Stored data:
===

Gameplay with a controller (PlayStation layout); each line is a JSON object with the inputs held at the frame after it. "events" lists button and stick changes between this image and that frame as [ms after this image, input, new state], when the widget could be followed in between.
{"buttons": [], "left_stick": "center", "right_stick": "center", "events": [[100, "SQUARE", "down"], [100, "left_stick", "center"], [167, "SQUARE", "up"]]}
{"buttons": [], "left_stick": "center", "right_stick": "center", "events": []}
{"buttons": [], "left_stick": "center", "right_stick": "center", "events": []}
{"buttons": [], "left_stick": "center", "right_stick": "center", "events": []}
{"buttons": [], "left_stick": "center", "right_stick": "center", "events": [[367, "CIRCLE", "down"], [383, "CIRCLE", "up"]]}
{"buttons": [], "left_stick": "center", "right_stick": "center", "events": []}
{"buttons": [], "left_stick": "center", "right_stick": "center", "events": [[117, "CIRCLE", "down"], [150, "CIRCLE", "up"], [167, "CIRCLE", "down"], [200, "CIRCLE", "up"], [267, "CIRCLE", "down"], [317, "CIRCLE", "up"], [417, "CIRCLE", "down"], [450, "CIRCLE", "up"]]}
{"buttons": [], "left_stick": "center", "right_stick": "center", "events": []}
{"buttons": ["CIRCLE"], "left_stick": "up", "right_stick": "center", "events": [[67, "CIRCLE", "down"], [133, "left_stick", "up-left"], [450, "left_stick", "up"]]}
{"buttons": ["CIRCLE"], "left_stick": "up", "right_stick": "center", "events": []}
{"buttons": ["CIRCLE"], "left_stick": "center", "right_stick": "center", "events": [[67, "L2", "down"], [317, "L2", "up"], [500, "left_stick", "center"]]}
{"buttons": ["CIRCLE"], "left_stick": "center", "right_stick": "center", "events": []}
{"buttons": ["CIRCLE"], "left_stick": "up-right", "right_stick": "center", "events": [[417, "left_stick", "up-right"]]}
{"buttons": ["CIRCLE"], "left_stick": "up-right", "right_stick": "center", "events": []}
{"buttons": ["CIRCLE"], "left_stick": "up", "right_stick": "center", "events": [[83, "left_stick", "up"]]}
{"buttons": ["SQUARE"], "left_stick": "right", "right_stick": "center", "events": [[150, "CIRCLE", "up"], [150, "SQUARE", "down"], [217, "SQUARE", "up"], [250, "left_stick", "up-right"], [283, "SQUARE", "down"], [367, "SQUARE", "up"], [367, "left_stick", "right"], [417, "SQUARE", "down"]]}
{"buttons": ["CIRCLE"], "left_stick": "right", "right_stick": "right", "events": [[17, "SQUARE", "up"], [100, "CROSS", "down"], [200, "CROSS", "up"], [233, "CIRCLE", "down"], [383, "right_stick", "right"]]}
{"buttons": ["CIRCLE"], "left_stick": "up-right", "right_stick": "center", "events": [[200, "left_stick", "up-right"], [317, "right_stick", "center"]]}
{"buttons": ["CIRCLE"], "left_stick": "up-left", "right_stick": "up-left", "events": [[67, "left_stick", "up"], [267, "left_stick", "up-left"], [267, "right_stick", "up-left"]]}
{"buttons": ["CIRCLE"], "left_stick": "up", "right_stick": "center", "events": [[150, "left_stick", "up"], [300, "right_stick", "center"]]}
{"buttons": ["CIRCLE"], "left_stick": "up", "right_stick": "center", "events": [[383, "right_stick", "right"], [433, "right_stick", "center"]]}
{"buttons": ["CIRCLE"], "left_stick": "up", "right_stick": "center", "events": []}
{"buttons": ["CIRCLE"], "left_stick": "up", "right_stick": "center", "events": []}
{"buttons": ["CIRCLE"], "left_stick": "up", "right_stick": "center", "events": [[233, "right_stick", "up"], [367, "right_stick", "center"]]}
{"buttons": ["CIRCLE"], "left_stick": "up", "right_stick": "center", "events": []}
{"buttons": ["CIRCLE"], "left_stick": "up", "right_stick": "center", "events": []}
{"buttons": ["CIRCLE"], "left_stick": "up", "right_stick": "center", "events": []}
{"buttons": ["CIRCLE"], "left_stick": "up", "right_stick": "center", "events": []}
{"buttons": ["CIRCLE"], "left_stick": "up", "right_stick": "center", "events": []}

===

__Exercise description__:
From the data above, copy out every line with the string "SQUARE" in it.

__Output__:
{"buttons": [], "left_stick": "center", "right_stick": "center", "events": [[100, "SQUARE", "down"], [100, "left_stick", "center"], [167, "SQUARE", "up"]]}
{"buttons": ["SQUARE"], "left_stick": "right", "right_stick": "center", "events": [[150, "CIRCLE", "up"], [150, "SQUARE", "down"], [217, "SQUARE", "up"], [250, "left_stick", "up-right"], [283, "SQUARE", "down"], [367, "SQUARE", "up"], [367, "left_stick", "right"], [417, "SQUARE", "down"]]}
{"buttons": ["CIRCLE"], "left_stick": "right", "right_stick": "right", "events": [[17, "SQUARE", "up"], [100, "CROSS", "down"], [200, "CROSS", "up"], [233, "CIRCLE", "down"], [383, "right_stick", "right"]]}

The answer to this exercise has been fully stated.